=== SOURCE DATA ===
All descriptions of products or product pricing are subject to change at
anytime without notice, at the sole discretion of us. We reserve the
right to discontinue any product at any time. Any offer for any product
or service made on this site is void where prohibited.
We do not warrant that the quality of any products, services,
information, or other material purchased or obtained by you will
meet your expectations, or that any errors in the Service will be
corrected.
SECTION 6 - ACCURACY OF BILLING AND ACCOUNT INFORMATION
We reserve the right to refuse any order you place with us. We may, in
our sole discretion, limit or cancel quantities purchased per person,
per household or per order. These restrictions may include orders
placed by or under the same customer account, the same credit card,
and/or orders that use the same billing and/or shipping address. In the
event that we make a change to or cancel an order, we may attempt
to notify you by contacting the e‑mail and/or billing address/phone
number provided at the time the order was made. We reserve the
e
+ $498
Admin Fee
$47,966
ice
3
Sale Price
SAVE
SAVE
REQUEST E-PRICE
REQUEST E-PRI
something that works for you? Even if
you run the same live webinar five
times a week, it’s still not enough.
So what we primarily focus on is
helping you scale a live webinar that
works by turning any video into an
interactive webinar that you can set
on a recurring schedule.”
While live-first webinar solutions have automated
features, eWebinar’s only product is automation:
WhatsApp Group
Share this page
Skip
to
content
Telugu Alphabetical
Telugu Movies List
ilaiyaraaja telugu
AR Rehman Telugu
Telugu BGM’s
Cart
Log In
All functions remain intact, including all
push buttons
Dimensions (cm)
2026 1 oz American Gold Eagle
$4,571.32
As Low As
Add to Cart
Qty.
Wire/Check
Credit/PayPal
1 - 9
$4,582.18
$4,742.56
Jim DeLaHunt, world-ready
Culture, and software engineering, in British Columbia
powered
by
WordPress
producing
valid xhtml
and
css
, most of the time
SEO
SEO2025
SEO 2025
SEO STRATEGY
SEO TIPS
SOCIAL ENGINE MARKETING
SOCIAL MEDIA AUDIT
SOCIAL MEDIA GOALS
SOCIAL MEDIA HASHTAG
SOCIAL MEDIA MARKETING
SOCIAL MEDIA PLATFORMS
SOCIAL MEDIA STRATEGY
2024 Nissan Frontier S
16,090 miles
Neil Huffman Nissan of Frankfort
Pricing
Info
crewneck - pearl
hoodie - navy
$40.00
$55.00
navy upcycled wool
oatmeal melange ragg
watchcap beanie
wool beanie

=== WHAT IS REQUIRED ===
Return a copy of each line in the entries that carries the string "purchased".

=== ANSWER FOR THIS EXERCISE ===
information, or other material purchased or obtained by you will
our sole discretion, limit or cancel quantities purchased per person,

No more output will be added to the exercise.